江燁他媽,沈玉秋,當年離開江家父子后另嫁他人,如今已是青烽娛樂老總李南烽的夫人。
漂亮女人總歸是有辦法的,前夫是才子,現夫是豪門。
紀薇上上下下打量沈玉秋,只覺得錢真是最好保養品,多少歲月也沒在這位美人身上留下多少痕跡,如今就算說她是江燁的姐姐恐怕也會有人信。
只是她既然已經嫁入豪門,看樣子混得也不差,怎么又想起來找江燁這顆小白菜了
當初江州跳樓之后,小江燁一身是血孤零零躺在浴缸里時,也不知沈大美人是不是正跟李總花前月下耳鬢廝磨,當媽的當初拋下兒子再也不管,如今又回來找他什么意思。
難道是來借錢
紀薇給沈玉秋倒了杯水,然后給江燁發了條消息你媽找你。
可能是在忙,他沒回復。
于是紀薇只好獨自待客。
也怪沈玉秋來得不是時候,她若早幾年來找兒子,宋蘊必然會溫柔恭敬地待她,再早幾年那跳古典舞的小女友見了長輩恐怕也是乖乖巧巧的。
但紀薇卻從不是什么知書達理的角色。
哪怕沈玉秋是青烽娛樂的總裁夫人,她也沒多少敬意,畢竟上輩子不知跟多少大佬合作過,一個大佬夫人還不至于讓她卑躬屈膝。
頂多就是給三分薄面。
沈玉秋擺足了架子,只等了一會兒便不耐地問,“他什么時候回來”
紀薇托著下巴微笑,雖沒計較對方搞這副婆婆問兒媳的態度,卻也沒怎么給她面子,“不知道,等他忙完吧。”

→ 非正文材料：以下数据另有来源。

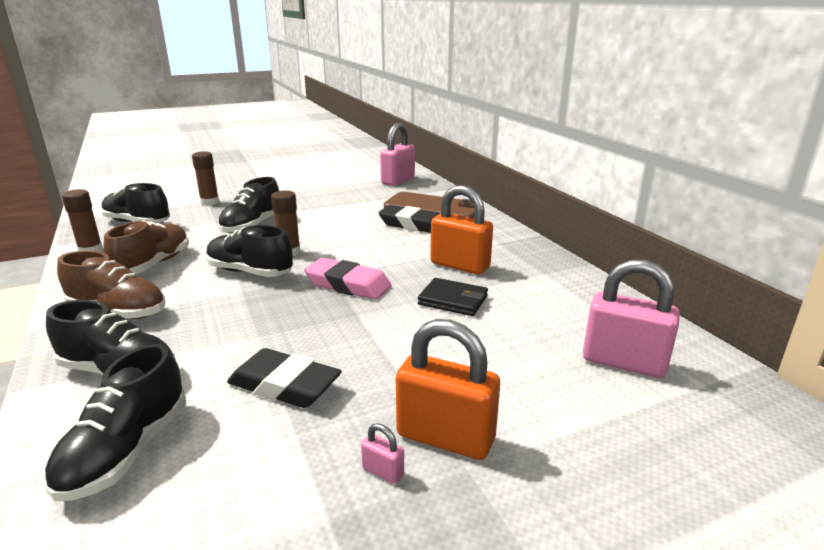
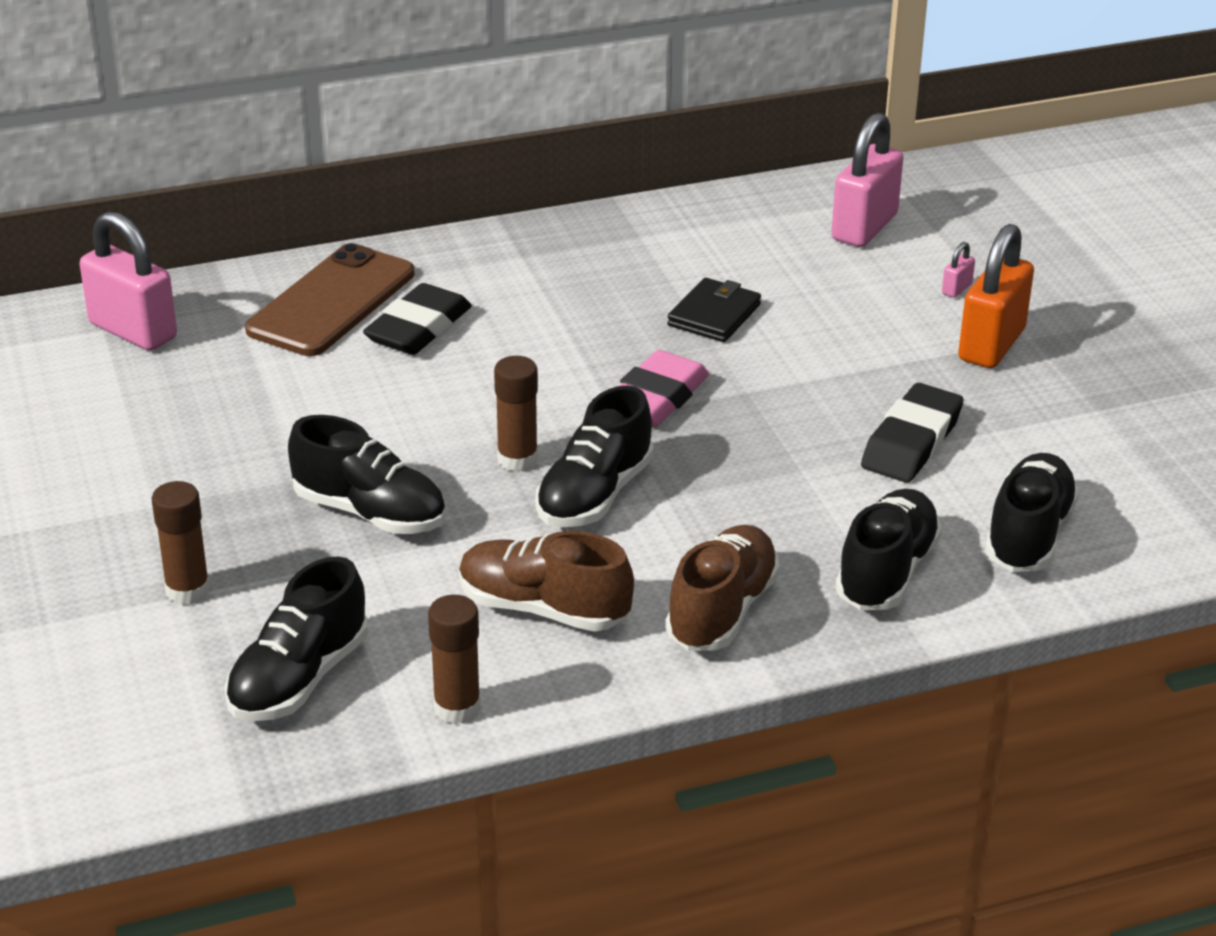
camera: 85 degrees left, 10 degrees up
(127, 451) = (1028, 535): black shoe -> black shoe turned 90 degrees counterclockwise
(383, 471) = (1040, 381): pink padlock -> pink padlock (956, 289)
(460, 265) = (603, 299): orange padlock -> none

等他忙完從沒被人這么慢待過,沈玉秋柳眉一橫,但不知為何倒也沒有發作。
她目光冷冰冰地開始打量客廳,盯著沙發上凌亂的薄毯和茶幾上吃剩的水果點心冷眼觀察了片刻,正打算置評一番,一個白色影子驀然竄出,悄無聲息地越過她的膝蓋跳上了沙發,兩下竄上沙發背臥下,尾巴懶洋洋地垂下。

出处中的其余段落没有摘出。